Ditegaskan Mahfud, organisasi yang lahir dari kalangan pondok pesantren itu, tak pernah berhenti berkontribusi bagi negara Indonesia, terutama dalam mengisi kemerdekaan sampai saat ini, baik di bidang agama, pendidikan, politik, pemerintah dan sebagainya.

"NU memberi sumbangan di Bidang Politik kenegaraan itu jelas. Kemudian, memberikan sumbangan personel-personel yang cukup tangguh untuk mengurus negara," kata Mahfud Md dalam sebuah diskusi bertema 'NU Abad Kedua, Kemana hendak menuju?', di Yayasan Talibuana Nusantara, Kalibata, Jakarta, Jumat (3/3/2023).

Di bidang budaya, NU juga telah berkontribusi besar dalam membangun ke-Islaman dan ke-Indonesiaan melalui cara-cara yang lentur dan sesuai dengan kebutuhan masyarakat.

"(Jasa NU lainnya) ikut membangun budaya islam ala indonesia," kata Mantan Menteri Pertahanan era Gus Dur ini.

Menurut Mahfud, tradisi dan budaya Islam yang praktekan NU telah menyebar ke semua lapisan masyarakat.

"Kalau ada pejabat yang beragama islam mau mantu misalnya. Di hotel yang mewah sekalipun, itu acaranya kan sangat islami, sangat NU. Mulai dari pengajian, maulidhoh hasanah, Shalawatan dan sebagainya. Mau jabatan dia setinggi apapun, (acaranya) begitu. Artinya NU sudah ikut mengantarkan itu. Keluar dari potret negara yang dikuasai oleh belanda dulu," kata Mahfud.
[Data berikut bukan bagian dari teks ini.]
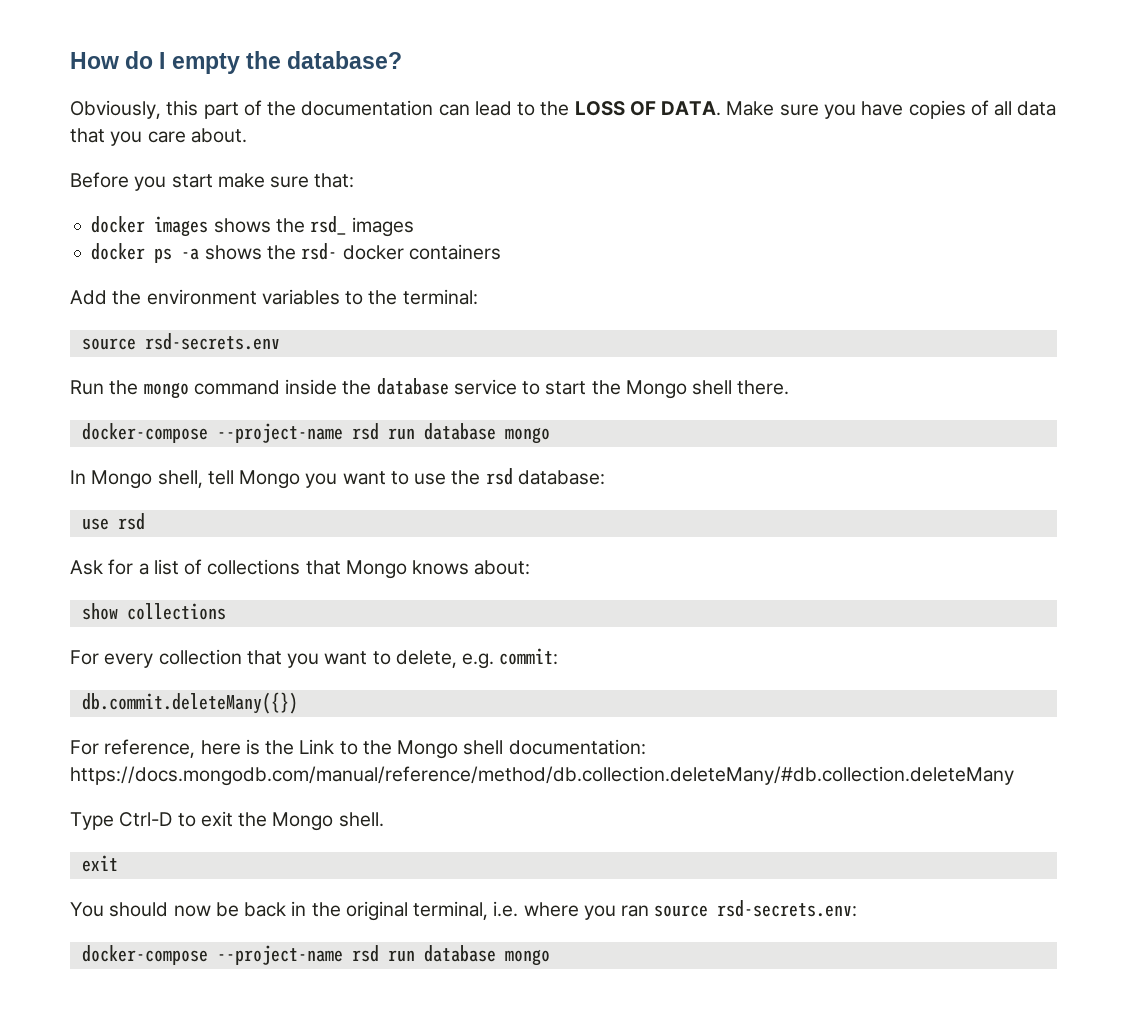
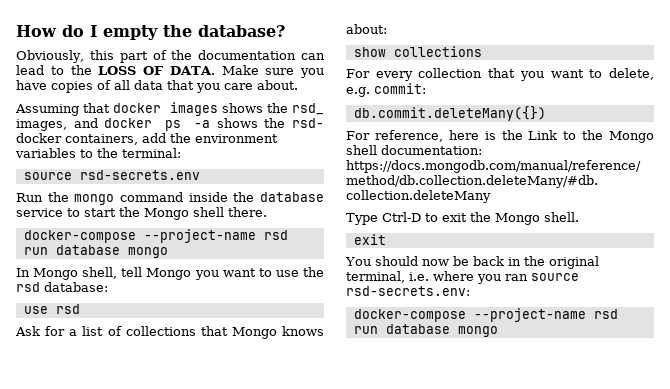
[70,172,355,191] Before you start make sure that: // -> [15,103,111,116] Assuming that
[351,217,414,237] images // -> [16,118,98,131] images, and
[408,244,501,260] [70,290,107,305] containers // Add -> [65,133,166,145] containers, add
Selanjutnya, di bidang Ideologi, kata Mahfud, Nahdlatul Ulama dengan tegas menolak pendirian negara khilafah.

"Di bidang ideologi jelas. NU kemarin sudah mengumumkan bahwa NKRI dengan ideologi pancasila itu final dan khilafah sebagai sebuah bentuk dan sistem negara adalah hal yang tidak diterima. Artinya tidak cocok dengan tuntutan kemajuan," kata dia.

Tantangan Ekonomi

Meski secara kuantitas NU menjadi mayoritas, namun faktanya mayoritas warga NU adalah masyarakat dengan ekonomi menengah ke bawah yang tentunya ke depan harus ditingkatkan kesejahteraannya.

Karena itu, peran dan dukungan dari para pengurus dan warga NU dalam kebangkitan ekonomi sangat diperlukan. "NU harus menyiapkan masa depan umatnya (di sektor ekonomi)," kata Mahfud.

Turut hadir dalam acara itu diantaranya, A'wan Pengurus Besar Nahdlatul Ulama (PBNU) KH Endin AJ. Soefihara, Deputi IV Kantor Staf Presiden (KSP) Juri Ardiantoro, Wakil Menteri Agama, Dr. H. Zainut Tauhid Sa'adi, Staf Khusus Wakil Presiden, Robikin Emhas, Mantan Ketua LPP-PBNU, H. Al Amin Nur Nasution, SE dan sejumlah tokoh lainnya.